Batch consumers. If your consumer runs on a schedule (every hour, every 15 minutes), it will always have lag between runs. That is by design. As long as it catches up within each cycle, the lag is expected.
Catch-up after maintenance. When you restart consumers for a deployment or configuration change, they need time to process the messages that accumulated during the downtime. Lag spikes during deployment and then falls back to normal. This is not a problem.

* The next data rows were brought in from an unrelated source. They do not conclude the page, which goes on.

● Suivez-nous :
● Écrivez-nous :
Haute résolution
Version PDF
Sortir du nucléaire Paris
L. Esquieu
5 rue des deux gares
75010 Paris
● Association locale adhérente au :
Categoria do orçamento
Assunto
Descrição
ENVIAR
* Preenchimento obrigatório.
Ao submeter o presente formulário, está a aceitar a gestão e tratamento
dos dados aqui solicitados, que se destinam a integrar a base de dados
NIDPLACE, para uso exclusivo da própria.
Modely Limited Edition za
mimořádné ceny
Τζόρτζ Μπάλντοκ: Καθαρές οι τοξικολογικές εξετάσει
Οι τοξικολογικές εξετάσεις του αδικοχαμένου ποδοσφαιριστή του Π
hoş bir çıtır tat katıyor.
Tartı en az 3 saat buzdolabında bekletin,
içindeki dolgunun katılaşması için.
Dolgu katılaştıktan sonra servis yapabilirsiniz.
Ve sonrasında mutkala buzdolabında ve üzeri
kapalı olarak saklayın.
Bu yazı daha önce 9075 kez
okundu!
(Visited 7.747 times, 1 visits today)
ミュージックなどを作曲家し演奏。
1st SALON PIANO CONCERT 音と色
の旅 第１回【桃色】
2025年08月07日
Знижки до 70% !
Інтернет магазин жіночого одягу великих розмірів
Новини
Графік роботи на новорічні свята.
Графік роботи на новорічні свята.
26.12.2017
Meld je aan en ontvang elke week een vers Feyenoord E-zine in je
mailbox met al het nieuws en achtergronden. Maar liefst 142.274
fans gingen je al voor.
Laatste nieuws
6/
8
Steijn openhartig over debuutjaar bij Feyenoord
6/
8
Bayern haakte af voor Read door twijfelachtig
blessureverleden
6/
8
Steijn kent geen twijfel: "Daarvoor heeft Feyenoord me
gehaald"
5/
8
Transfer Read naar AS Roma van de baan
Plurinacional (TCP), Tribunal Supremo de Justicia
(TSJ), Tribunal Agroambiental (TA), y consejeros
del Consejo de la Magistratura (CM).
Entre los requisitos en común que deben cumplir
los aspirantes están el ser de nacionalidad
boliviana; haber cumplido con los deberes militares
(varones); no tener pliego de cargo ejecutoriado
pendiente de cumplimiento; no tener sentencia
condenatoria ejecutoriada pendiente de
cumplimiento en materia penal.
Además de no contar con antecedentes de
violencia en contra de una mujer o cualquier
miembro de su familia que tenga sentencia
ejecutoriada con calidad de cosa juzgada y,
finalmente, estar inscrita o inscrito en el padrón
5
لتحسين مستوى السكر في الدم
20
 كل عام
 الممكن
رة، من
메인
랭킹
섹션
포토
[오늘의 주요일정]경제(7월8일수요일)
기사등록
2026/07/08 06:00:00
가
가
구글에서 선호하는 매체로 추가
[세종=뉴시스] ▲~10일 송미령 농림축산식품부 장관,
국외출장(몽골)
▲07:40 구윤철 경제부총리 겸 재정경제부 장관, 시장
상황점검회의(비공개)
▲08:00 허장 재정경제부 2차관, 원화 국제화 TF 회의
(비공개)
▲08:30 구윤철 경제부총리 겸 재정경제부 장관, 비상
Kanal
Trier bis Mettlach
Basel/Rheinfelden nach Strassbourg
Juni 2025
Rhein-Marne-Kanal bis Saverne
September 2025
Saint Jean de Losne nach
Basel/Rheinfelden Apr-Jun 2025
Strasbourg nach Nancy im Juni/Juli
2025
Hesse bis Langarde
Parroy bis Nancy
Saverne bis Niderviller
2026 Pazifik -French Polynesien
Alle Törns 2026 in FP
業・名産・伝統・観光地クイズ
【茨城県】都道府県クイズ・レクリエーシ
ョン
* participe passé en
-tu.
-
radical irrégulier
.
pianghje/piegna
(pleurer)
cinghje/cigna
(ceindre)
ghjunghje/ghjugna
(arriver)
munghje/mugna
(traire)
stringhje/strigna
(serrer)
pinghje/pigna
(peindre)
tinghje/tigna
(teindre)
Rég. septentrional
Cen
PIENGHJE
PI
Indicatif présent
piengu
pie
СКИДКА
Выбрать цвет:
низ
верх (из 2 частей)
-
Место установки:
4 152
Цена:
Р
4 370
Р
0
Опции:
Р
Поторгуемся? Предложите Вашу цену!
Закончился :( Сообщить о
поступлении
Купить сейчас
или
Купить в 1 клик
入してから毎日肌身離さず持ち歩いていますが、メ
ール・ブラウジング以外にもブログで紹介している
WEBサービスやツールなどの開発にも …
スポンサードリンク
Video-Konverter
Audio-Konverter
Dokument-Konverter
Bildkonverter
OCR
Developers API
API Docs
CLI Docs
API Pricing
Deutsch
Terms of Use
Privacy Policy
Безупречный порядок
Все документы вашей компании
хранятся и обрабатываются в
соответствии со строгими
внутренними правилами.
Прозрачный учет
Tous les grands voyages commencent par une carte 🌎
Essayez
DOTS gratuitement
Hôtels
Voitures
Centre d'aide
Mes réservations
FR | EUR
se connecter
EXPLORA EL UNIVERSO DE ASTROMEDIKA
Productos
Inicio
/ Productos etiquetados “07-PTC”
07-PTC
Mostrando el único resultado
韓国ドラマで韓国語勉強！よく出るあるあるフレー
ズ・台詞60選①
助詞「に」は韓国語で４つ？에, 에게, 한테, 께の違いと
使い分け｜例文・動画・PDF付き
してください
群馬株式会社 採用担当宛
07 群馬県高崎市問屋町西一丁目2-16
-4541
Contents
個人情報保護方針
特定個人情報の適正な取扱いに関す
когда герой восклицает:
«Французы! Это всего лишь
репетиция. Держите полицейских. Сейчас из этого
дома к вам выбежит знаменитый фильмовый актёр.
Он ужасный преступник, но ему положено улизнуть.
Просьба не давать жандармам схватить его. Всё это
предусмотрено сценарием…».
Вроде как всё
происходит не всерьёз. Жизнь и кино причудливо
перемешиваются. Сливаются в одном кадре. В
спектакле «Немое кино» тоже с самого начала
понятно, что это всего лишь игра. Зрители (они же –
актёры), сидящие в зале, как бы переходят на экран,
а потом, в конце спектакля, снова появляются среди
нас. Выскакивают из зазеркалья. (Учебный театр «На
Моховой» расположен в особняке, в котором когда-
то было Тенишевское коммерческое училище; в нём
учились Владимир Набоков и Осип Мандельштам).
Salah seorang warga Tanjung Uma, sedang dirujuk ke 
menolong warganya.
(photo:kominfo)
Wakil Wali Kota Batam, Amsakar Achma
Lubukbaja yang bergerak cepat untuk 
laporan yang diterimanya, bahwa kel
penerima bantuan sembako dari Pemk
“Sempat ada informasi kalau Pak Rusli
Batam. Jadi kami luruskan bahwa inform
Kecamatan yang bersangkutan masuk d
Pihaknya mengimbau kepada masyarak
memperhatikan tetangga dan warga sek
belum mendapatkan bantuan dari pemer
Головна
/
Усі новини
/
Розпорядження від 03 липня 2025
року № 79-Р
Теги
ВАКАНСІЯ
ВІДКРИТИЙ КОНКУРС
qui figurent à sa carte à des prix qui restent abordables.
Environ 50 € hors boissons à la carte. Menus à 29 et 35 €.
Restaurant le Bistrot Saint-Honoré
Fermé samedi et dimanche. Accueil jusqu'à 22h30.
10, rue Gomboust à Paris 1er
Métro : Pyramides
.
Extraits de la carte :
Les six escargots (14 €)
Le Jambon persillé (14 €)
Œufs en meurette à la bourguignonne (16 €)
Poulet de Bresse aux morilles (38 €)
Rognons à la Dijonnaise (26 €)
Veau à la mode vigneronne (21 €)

Non-time-sensitive workloads. If you are populating a data warehouse that refreshes nightly, a few minutes of consumer lag is irrelevant. The data just needs to be there before the next refresh.
The signal that matters is the trend. If lag spikes and then recovers, your system is healthy. If lag grows steadily over time with no recovery, you have a capacity or performance problem that needs attention.
Getting Lag Under Control
Consumer lag is not a single problem. It is a symptom of a mismatch between production rate and consumption rate. The fix depends on which side of that equation is off. Start by measuring where the lag is (which partitions, which consumers), then trace it to a root cause (slow processing, skewed partitions, rebalancing, infrastructure). Apply the targeted fix rather than the generic one. Adding consumers helps if you are partition-bound, but it does nothing if the bottleneck is a synchronous database call inside your processing loop.
Build lag monitoring into your system from day one. Expose JMX metrics, set up Burrow or equivalent trend-based alerting, and track lag per partition over time. When lag does spike, you will know immediately whether it is a one-time event or a growing problem, and you will have the data to pinpoint the cause.